In order to quantify the noise reduction achieved with this configuration, Figure 15 shows the sound pressure measured during two different passes. The solid line corresponds to the highest peak in the first bogie (with damped wheels) and the dotted line corresponds to the highest peak in the third bogie (with no damping solution).

fig15
Figure 15: Experimental sound pressure for two different passes.

7. Discussion

Looking at the results, it can be concluded that the highest noise levels are generated in the 780–800 Hz frequency range, which is in fact the frequency of the wheel 0L2 mode, as expected. According to Figure 14, bogie 3 generates higher noise levels than bogie 1, so it can be concluded that damped wheels are quieter than free wheels. This means that the dampers designed and presented here are correctly tuned to the 0L2 mode and are thus able to decrease the squeal noise levels.

According to Figure 15, there is a difference of approximately 25 dB between the noise levels generated by the first and the third bogies. This noise decrease is due to the presence of the CLDs, which also verifies that the dampers are correctly tuned to the 0L2 mode and that they are able to significantly decrease the squeal noise levels. In addition to this, the sound pressure level also drops at around 1600 Hz in Figure 15. It is another benefit with the CLDs installed.

In summary, these results confirm the effectiveness of the CLDs that have been designed and manufactured in the present paper.

8. Conclusions

Even though resilient wheels are installed in every bogie, Vitoria’s tram has squeal problems in some small radius curves. The squeal is generated at 780–800 Hz, and it has been demonstrated that it coincides with the wheel 0L2 mode. Since tuned CLDs can be designed to concentrate their damping strength at particular frequency ranges, the aim of this work has been to model and design a CLD specifically to eliminate this squeal noise.

Butyl rubber is used as the polymeric material in the CLD, and conventional steel as the metallic material for the sheets. The two predominant properties of the polymer, stiffness and loss factor (damping), are experimentally determined by quasi-static and dynamic tests carried out on some samples.

After characterizing the butyl rubber, the model of the CLD is developed. Metallic sheets are modelled with shell-type elements, whereas for polymeric layers brick-type solid elements are used. To keep both parts from intersecting, offsets equal to half of the thickness of the shell-type elements remain.

- **Written request**
Recast the paragraph of the text on tram squeal dampers that begins "According to Figure 15, there is a difference" as a short list that keeps its main facts.

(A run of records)
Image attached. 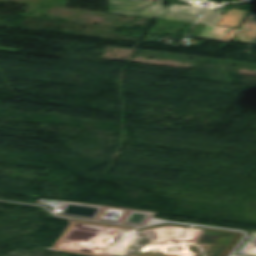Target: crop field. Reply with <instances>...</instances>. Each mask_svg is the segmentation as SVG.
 <instances>
[{"label":"crop field","instance_id":"crop-field-2","mask_svg":"<svg viewBox=\"0 0 256 256\" xmlns=\"http://www.w3.org/2000/svg\"><path fill=\"white\" fill-rule=\"evenodd\" d=\"M224 12L225 10H217V9L211 10L204 17H202L201 20L197 23L217 25L218 21L220 20Z\"/></svg>","mask_w":256,"mask_h":256},{"label":"crop field","instance_id":"crop-field-1","mask_svg":"<svg viewBox=\"0 0 256 256\" xmlns=\"http://www.w3.org/2000/svg\"><path fill=\"white\" fill-rule=\"evenodd\" d=\"M110 12L112 14L178 20L184 22L195 23L197 14L202 15L207 8L181 6L171 4L170 7L165 8L164 3L147 2L137 0H109Z\"/></svg>","mask_w":256,"mask_h":256}]
</instances>
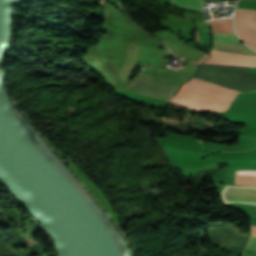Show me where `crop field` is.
Here are the masks:
<instances>
[{
  "label": "crop field",
  "instance_id": "crop-field-1",
  "mask_svg": "<svg viewBox=\"0 0 256 256\" xmlns=\"http://www.w3.org/2000/svg\"><path fill=\"white\" fill-rule=\"evenodd\" d=\"M213 40L240 43L232 29V19L212 20ZM211 57L204 63L256 66V52L243 44L213 41Z\"/></svg>",
  "mask_w": 256,
  "mask_h": 256
},
{
  "label": "crop field",
  "instance_id": "crop-field-3",
  "mask_svg": "<svg viewBox=\"0 0 256 256\" xmlns=\"http://www.w3.org/2000/svg\"><path fill=\"white\" fill-rule=\"evenodd\" d=\"M138 44L119 40L114 60L121 78L126 81L137 59Z\"/></svg>",
  "mask_w": 256,
  "mask_h": 256
},
{
  "label": "crop field",
  "instance_id": "crop-field-11",
  "mask_svg": "<svg viewBox=\"0 0 256 256\" xmlns=\"http://www.w3.org/2000/svg\"><path fill=\"white\" fill-rule=\"evenodd\" d=\"M252 14H253L254 22H255V25H256V11L252 10Z\"/></svg>",
  "mask_w": 256,
  "mask_h": 256
},
{
  "label": "crop field",
  "instance_id": "crop-field-6",
  "mask_svg": "<svg viewBox=\"0 0 256 256\" xmlns=\"http://www.w3.org/2000/svg\"><path fill=\"white\" fill-rule=\"evenodd\" d=\"M196 69H197V65L187 62V66L179 70H170L167 68H160V67H150L145 69L144 72L190 80V78L193 77Z\"/></svg>",
  "mask_w": 256,
  "mask_h": 256
},
{
  "label": "crop field",
  "instance_id": "crop-field-10",
  "mask_svg": "<svg viewBox=\"0 0 256 256\" xmlns=\"http://www.w3.org/2000/svg\"><path fill=\"white\" fill-rule=\"evenodd\" d=\"M246 248L256 251V237H252V236L250 237ZM247 249L244 250L242 256H256L255 251H251Z\"/></svg>",
  "mask_w": 256,
  "mask_h": 256
},
{
  "label": "crop field",
  "instance_id": "crop-field-2",
  "mask_svg": "<svg viewBox=\"0 0 256 256\" xmlns=\"http://www.w3.org/2000/svg\"><path fill=\"white\" fill-rule=\"evenodd\" d=\"M231 100L183 88L179 90L170 105H178L200 111H225Z\"/></svg>",
  "mask_w": 256,
  "mask_h": 256
},
{
  "label": "crop field",
  "instance_id": "crop-field-9",
  "mask_svg": "<svg viewBox=\"0 0 256 256\" xmlns=\"http://www.w3.org/2000/svg\"><path fill=\"white\" fill-rule=\"evenodd\" d=\"M170 4L192 11H202L204 0H172Z\"/></svg>",
  "mask_w": 256,
  "mask_h": 256
},
{
  "label": "crop field",
  "instance_id": "crop-field-8",
  "mask_svg": "<svg viewBox=\"0 0 256 256\" xmlns=\"http://www.w3.org/2000/svg\"><path fill=\"white\" fill-rule=\"evenodd\" d=\"M235 184L256 185V170L236 171Z\"/></svg>",
  "mask_w": 256,
  "mask_h": 256
},
{
  "label": "crop field",
  "instance_id": "crop-field-5",
  "mask_svg": "<svg viewBox=\"0 0 256 256\" xmlns=\"http://www.w3.org/2000/svg\"><path fill=\"white\" fill-rule=\"evenodd\" d=\"M163 41L168 45V47L172 50V52L175 55L184 57L186 59L199 62L205 56H207L205 53H201L193 48L187 47L186 45L181 43L179 40H163ZM208 58H209V55L200 62L203 63Z\"/></svg>",
  "mask_w": 256,
  "mask_h": 256
},
{
  "label": "crop field",
  "instance_id": "crop-field-4",
  "mask_svg": "<svg viewBox=\"0 0 256 256\" xmlns=\"http://www.w3.org/2000/svg\"><path fill=\"white\" fill-rule=\"evenodd\" d=\"M221 199L223 203L239 202L256 205V186L226 185L221 193Z\"/></svg>",
  "mask_w": 256,
  "mask_h": 256
},
{
  "label": "crop field",
  "instance_id": "crop-field-7",
  "mask_svg": "<svg viewBox=\"0 0 256 256\" xmlns=\"http://www.w3.org/2000/svg\"><path fill=\"white\" fill-rule=\"evenodd\" d=\"M202 147L214 148L222 151H241L256 147V137L239 136L237 146H227L210 142H202Z\"/></svg>",
  "mask_w": 256,
  "mask_h": 256
}]
</instances>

- **Task response**
- Figure 15 shows a difference of about 25 dB between the noise levels of the first and third bogies.
- The CLDs cause this decrease, which confirms that the dampers are correctly tuned to the 0L2 mode and can significantly reduce squeal noise.
- The sound pressure level also drops at around 1600 Hz, another benefit of the installed CLDs.